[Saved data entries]

Segment Open

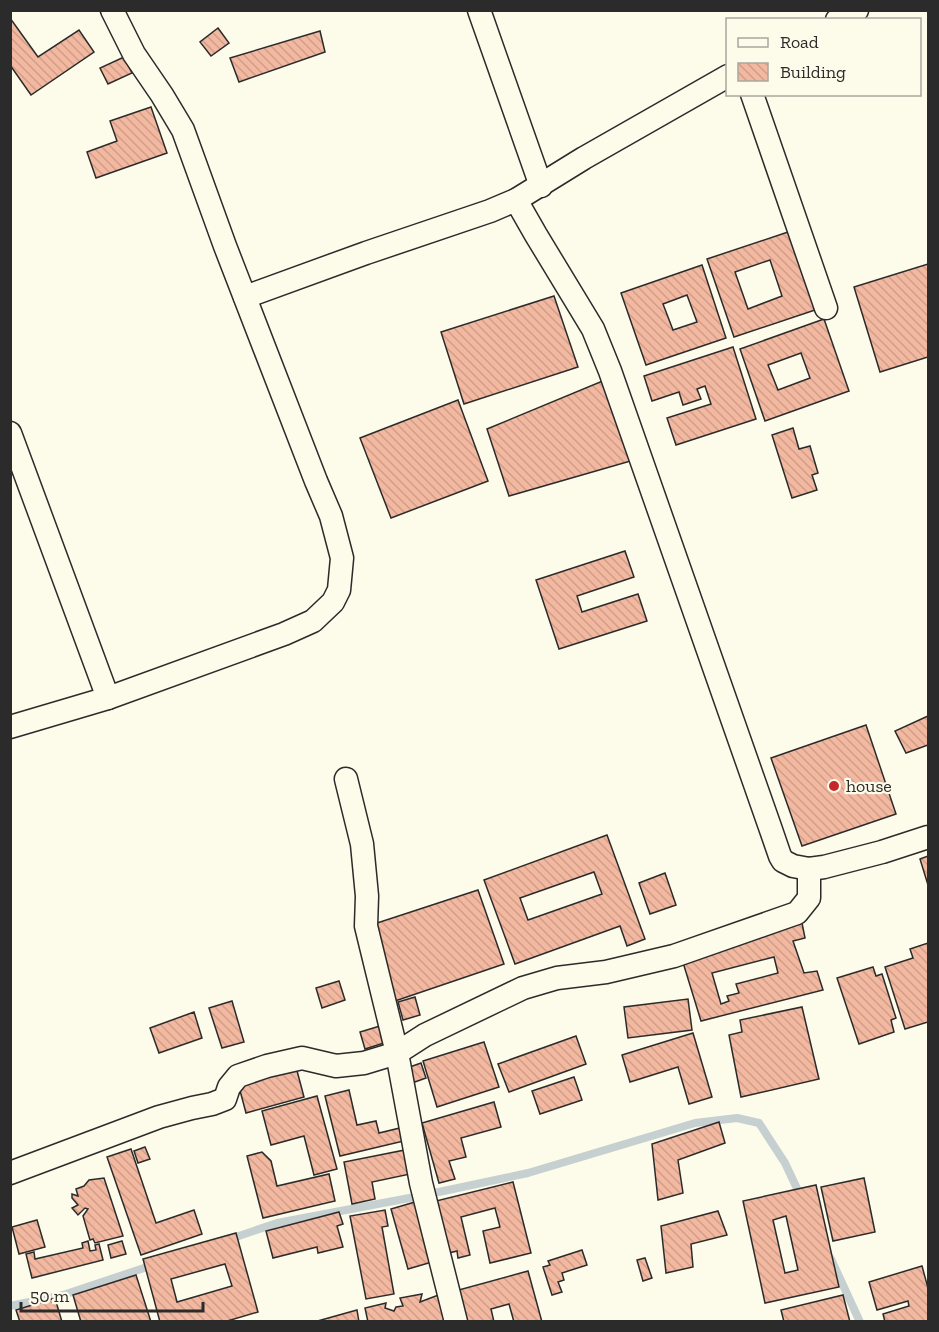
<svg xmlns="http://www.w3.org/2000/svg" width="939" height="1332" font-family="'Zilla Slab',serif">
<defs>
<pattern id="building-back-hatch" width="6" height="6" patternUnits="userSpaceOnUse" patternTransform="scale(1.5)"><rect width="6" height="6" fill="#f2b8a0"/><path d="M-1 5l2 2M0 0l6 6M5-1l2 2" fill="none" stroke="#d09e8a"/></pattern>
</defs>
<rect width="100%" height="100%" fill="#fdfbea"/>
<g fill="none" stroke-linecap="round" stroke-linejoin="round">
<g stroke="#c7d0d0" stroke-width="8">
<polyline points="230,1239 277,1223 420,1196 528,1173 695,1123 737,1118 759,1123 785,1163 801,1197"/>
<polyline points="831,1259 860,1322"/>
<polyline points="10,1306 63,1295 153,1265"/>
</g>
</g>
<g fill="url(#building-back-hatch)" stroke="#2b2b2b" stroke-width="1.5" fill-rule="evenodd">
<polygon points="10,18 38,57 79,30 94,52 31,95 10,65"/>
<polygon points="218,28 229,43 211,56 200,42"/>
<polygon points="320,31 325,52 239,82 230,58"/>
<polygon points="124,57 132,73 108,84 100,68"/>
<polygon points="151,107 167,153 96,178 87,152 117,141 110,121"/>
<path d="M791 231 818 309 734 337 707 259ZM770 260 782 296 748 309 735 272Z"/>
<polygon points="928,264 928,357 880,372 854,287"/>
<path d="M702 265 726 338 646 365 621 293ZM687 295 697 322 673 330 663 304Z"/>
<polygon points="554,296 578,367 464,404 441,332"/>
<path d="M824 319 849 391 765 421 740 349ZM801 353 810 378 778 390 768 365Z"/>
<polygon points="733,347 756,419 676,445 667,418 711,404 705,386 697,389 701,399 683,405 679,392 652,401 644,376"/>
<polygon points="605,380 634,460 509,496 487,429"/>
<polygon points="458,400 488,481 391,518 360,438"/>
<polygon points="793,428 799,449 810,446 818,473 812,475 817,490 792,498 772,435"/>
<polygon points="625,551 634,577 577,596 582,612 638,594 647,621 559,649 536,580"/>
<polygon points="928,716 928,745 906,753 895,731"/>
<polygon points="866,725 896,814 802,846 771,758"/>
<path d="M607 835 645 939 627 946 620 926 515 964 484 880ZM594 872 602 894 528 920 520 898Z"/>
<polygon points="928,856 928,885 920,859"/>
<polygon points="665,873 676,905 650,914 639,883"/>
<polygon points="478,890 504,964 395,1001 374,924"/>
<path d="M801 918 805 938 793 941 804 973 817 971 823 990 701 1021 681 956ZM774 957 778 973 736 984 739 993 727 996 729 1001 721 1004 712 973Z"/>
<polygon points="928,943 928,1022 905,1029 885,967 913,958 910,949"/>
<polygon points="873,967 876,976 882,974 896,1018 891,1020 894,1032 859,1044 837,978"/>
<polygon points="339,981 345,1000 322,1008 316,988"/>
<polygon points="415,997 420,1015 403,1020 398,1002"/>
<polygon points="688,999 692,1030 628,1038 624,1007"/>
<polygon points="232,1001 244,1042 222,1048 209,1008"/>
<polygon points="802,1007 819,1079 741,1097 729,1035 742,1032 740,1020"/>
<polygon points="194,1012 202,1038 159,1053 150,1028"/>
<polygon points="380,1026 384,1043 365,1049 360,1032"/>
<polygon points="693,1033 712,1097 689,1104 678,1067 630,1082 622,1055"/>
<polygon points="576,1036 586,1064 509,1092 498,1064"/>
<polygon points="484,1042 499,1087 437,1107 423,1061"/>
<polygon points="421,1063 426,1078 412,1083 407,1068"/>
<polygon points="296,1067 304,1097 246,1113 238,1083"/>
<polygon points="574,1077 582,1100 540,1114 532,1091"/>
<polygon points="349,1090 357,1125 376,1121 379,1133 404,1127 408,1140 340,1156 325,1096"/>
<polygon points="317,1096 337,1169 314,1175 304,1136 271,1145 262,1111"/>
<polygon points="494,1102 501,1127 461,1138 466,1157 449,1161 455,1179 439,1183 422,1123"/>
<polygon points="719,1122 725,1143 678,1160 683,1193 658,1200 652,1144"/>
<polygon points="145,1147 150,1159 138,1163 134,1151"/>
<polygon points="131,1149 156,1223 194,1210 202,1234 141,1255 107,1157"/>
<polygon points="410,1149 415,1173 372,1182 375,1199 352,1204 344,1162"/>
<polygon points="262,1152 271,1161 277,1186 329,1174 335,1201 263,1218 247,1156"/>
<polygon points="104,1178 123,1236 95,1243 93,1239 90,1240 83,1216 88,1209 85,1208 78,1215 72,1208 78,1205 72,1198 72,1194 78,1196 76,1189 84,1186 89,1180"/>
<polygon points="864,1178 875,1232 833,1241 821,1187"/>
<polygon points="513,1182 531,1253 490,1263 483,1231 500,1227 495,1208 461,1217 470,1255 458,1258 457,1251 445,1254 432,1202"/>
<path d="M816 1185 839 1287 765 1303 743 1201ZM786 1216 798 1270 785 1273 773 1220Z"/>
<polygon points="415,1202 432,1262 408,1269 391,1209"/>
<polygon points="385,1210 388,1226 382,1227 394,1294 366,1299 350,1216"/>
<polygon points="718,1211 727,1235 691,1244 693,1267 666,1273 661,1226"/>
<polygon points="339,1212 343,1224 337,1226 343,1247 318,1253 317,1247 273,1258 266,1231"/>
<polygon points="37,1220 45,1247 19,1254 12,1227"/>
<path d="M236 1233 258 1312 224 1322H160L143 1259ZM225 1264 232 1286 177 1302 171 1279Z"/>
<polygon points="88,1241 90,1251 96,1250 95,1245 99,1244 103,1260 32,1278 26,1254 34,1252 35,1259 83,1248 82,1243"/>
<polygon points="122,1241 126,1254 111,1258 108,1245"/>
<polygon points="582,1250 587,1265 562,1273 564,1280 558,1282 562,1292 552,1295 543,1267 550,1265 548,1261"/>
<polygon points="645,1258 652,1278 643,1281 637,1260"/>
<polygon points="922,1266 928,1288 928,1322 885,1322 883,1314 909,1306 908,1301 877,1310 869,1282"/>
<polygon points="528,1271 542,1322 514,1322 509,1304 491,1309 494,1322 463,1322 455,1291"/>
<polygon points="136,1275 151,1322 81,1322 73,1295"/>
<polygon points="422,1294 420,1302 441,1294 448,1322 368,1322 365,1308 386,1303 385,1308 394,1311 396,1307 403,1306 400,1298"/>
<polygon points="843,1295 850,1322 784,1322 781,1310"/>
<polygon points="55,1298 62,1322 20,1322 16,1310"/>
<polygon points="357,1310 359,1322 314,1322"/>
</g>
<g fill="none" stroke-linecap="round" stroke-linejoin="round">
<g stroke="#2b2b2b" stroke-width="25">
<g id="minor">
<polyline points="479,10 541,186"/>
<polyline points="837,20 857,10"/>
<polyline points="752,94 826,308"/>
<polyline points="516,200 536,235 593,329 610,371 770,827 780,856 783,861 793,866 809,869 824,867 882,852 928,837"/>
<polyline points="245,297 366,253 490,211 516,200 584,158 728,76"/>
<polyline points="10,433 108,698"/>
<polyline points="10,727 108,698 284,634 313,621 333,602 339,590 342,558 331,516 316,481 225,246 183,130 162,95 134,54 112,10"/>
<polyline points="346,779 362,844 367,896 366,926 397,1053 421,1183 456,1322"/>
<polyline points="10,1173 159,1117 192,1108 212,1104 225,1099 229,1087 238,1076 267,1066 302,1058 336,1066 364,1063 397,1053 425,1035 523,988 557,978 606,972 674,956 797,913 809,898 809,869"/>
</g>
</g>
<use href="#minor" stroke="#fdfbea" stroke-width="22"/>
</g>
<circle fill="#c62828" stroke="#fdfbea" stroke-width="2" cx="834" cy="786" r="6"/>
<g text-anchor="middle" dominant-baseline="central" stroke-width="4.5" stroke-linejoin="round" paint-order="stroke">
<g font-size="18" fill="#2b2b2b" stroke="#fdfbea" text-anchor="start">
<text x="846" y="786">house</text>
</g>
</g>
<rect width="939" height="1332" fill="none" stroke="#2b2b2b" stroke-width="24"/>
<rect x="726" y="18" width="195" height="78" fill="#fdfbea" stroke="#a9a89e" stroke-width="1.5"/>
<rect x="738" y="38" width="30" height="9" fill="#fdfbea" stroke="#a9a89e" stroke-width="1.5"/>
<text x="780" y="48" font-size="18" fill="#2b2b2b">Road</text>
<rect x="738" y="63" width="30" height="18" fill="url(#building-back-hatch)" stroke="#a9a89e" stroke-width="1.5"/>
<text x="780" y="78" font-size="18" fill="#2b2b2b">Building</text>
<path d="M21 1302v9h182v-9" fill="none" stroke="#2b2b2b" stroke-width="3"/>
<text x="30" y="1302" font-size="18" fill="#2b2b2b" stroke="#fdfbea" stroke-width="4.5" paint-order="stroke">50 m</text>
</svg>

Segment Closed
Segment Open

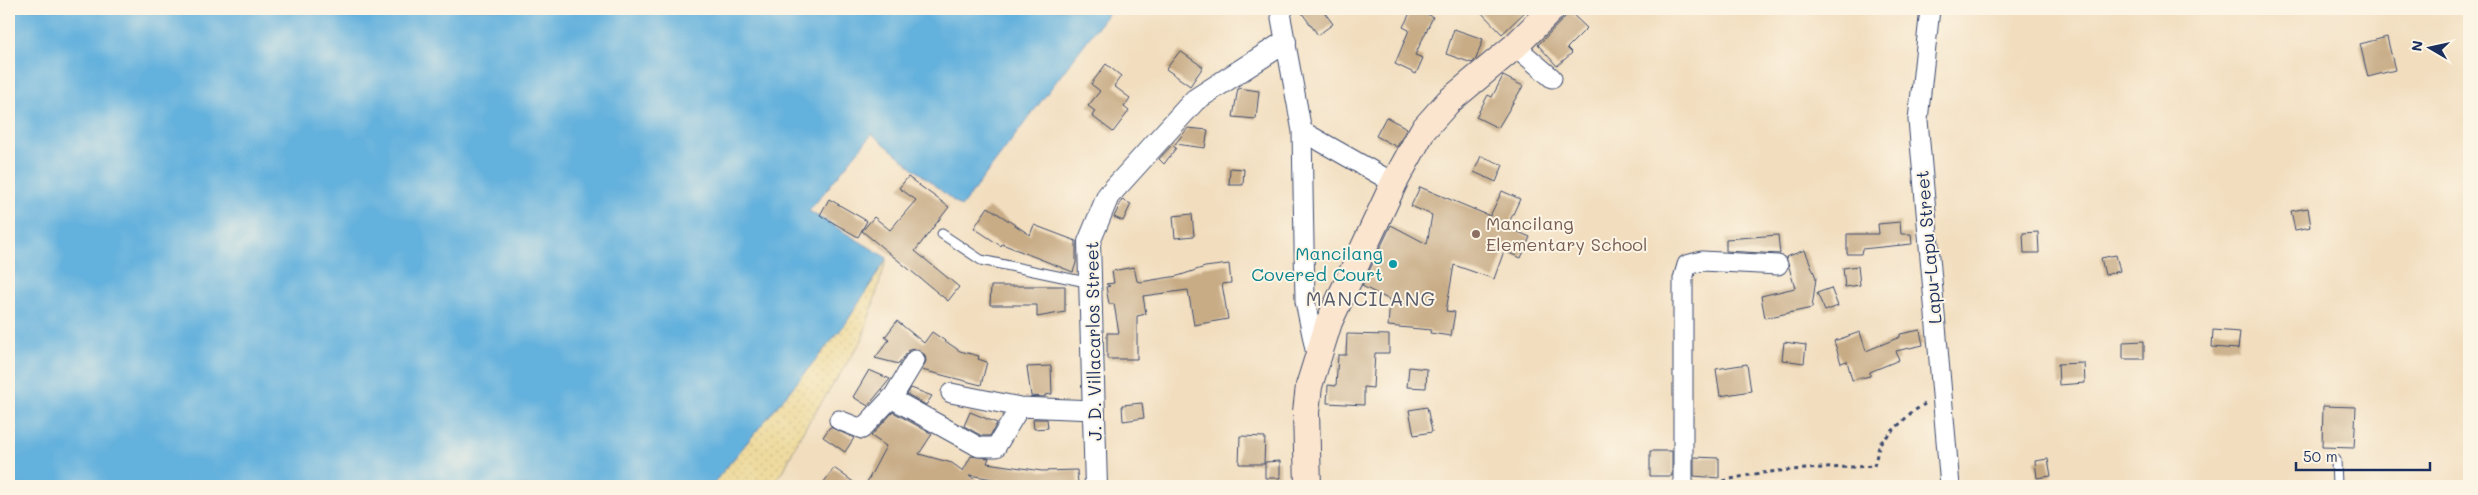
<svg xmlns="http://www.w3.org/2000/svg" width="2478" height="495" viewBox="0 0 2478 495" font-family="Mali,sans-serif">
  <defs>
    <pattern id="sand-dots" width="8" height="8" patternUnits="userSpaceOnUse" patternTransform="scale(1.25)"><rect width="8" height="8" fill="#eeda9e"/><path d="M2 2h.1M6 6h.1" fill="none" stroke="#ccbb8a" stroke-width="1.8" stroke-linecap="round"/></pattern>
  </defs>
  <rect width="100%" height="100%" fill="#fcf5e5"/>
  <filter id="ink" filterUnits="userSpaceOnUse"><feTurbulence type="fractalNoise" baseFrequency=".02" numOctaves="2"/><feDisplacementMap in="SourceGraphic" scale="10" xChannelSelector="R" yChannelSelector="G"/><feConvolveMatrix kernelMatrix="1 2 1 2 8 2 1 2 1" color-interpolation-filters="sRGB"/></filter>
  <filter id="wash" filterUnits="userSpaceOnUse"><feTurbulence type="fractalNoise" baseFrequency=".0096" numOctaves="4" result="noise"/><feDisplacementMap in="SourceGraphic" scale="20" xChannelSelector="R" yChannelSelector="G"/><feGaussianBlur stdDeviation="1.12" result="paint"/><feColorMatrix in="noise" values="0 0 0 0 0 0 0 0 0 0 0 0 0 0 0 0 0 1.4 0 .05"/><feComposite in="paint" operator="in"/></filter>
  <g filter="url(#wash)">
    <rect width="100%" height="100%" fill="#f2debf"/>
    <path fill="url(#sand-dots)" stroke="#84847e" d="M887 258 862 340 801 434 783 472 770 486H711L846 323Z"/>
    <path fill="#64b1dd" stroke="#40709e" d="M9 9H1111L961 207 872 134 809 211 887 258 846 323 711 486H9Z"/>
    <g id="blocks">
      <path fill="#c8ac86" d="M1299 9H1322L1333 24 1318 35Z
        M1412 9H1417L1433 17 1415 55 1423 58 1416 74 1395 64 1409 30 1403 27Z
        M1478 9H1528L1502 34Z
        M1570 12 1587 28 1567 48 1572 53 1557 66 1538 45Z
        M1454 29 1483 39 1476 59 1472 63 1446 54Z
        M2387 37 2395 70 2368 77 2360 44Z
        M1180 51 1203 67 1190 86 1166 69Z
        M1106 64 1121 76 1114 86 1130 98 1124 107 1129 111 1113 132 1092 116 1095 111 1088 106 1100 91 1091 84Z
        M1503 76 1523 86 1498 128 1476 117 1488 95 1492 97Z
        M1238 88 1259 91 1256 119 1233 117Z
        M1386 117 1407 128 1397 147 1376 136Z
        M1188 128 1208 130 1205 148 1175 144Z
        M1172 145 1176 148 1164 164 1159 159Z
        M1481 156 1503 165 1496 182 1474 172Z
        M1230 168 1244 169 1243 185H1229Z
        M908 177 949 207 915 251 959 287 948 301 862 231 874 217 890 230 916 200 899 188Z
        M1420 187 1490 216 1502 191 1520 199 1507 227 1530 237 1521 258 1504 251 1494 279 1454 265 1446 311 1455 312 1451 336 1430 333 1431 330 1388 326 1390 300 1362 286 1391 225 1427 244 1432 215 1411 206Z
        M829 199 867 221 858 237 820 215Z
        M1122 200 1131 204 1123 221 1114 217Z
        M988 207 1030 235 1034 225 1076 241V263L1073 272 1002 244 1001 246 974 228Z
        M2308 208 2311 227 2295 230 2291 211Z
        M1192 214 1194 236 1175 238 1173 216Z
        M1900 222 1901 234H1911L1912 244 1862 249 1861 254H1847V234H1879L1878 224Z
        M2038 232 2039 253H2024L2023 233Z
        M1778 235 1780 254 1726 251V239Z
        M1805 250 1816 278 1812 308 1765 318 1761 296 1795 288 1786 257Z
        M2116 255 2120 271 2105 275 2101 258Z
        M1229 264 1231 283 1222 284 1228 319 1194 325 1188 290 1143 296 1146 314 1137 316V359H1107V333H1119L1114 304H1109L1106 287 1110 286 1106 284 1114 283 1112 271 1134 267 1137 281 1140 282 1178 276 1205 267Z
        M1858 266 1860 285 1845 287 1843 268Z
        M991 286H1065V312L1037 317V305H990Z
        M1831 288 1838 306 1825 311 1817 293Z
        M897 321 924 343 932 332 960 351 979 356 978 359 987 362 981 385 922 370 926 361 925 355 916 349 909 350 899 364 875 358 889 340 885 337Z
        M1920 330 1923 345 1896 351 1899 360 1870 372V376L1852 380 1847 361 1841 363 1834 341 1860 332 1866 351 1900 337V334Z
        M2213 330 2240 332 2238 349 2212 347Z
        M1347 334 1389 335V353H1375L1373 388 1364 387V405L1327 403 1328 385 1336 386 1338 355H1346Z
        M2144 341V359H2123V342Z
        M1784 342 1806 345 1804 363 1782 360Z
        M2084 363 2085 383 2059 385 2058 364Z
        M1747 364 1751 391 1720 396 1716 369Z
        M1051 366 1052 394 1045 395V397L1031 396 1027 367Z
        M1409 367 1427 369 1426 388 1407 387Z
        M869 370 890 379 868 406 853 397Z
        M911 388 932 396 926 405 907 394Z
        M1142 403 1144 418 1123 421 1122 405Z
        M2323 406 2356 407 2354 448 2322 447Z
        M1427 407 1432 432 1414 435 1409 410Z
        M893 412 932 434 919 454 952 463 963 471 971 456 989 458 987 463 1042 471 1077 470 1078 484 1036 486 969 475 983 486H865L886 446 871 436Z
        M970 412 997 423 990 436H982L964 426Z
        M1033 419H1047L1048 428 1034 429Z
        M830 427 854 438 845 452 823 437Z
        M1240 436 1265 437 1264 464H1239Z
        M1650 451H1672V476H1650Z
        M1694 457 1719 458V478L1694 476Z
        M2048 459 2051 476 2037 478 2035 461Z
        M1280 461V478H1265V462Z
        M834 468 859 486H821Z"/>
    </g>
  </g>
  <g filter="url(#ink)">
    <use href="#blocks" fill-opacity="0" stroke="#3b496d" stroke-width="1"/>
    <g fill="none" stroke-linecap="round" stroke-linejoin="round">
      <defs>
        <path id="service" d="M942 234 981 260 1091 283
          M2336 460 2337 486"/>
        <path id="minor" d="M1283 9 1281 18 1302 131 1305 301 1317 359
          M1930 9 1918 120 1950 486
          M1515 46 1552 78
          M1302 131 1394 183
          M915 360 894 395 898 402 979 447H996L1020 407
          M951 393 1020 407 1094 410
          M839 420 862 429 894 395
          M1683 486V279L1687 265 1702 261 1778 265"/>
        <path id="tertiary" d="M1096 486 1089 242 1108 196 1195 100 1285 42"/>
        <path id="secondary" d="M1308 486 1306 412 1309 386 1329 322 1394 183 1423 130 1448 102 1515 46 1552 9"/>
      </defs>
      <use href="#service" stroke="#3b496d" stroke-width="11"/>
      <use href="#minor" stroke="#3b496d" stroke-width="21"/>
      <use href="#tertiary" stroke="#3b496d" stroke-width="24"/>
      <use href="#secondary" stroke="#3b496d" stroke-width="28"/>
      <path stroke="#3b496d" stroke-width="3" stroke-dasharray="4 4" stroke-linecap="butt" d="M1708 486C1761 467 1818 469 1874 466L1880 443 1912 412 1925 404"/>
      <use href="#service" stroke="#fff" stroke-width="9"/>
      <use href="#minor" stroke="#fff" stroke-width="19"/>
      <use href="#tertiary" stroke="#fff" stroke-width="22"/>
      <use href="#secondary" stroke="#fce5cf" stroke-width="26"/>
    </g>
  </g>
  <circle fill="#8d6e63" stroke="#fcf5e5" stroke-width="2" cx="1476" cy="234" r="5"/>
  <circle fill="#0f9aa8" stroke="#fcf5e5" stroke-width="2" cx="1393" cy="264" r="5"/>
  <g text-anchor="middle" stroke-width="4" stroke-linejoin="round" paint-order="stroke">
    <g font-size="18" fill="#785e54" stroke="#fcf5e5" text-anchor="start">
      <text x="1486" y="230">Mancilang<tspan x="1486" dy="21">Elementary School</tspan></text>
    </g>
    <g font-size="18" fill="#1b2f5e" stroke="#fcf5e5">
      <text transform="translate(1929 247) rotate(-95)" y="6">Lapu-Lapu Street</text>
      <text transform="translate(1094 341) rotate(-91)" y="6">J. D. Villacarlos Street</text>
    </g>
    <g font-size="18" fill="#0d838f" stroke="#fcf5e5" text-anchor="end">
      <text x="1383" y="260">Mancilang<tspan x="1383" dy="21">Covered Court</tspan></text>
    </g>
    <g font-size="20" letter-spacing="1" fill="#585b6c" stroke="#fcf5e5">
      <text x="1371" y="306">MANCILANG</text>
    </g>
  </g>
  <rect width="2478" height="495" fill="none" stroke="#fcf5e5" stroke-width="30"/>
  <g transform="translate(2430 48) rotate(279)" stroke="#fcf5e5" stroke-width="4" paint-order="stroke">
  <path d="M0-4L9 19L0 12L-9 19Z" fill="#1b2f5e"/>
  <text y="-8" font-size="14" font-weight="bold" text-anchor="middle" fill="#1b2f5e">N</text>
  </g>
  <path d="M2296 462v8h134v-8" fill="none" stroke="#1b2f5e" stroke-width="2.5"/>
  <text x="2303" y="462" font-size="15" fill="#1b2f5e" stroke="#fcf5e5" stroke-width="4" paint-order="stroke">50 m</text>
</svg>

Segment Closed

What you need to do —
Looking at the entries above, say how many lines contain the word "wash". Only the number is wanted.

Result of the exercise —
2